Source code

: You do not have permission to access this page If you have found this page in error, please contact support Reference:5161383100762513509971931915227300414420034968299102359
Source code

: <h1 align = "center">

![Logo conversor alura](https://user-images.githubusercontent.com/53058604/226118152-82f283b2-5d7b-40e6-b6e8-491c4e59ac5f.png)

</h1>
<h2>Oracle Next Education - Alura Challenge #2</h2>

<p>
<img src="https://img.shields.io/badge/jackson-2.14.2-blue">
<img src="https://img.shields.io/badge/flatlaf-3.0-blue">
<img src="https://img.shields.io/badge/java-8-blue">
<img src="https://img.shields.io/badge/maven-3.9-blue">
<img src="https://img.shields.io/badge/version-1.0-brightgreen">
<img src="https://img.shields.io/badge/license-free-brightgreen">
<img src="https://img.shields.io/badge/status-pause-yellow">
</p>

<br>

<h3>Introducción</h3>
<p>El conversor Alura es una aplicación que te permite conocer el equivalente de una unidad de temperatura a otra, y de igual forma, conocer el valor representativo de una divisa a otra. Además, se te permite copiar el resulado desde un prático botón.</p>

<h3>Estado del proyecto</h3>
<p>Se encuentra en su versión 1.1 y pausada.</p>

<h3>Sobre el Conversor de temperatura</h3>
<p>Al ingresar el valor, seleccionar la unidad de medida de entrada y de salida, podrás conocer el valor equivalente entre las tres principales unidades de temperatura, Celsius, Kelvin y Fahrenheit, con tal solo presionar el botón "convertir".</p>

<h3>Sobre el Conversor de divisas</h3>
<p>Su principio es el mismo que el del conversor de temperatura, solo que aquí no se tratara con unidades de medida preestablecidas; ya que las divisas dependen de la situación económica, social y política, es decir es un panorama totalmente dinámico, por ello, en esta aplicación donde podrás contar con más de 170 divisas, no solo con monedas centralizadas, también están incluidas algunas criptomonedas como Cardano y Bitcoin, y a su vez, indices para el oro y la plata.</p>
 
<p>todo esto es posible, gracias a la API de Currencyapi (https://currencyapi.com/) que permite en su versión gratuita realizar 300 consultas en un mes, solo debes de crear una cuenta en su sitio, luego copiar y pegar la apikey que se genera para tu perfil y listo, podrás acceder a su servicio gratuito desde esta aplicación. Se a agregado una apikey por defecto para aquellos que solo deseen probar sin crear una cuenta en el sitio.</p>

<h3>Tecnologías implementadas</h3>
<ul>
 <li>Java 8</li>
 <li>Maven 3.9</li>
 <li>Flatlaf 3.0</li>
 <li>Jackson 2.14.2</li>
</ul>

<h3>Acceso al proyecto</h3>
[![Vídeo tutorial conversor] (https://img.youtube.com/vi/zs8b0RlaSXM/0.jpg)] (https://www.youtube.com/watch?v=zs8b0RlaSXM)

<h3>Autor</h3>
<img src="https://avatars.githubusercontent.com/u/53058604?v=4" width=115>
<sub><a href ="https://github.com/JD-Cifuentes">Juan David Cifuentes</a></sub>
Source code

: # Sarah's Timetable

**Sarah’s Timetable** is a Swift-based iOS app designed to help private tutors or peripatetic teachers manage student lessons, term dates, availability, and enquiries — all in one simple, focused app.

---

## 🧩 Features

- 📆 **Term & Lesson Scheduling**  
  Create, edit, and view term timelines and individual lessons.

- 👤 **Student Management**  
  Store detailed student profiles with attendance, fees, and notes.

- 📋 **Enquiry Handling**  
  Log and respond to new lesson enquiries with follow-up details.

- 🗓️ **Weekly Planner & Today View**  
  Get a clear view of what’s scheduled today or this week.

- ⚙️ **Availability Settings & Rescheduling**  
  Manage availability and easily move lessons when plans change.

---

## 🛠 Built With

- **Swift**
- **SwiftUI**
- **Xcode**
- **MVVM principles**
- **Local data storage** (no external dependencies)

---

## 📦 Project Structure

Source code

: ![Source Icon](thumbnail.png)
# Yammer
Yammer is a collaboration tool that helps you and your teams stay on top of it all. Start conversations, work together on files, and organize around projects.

· · ·

_TASK:_ In the data above, which lines include "this"? Return those lines.

_OUTPUT:_
: You do not have permission to access this page If you have found this page in error, please contact support Reference:5161383100762513509971931915227300414420034968299102359
  Get a clear view of what’s scheduled today or this week.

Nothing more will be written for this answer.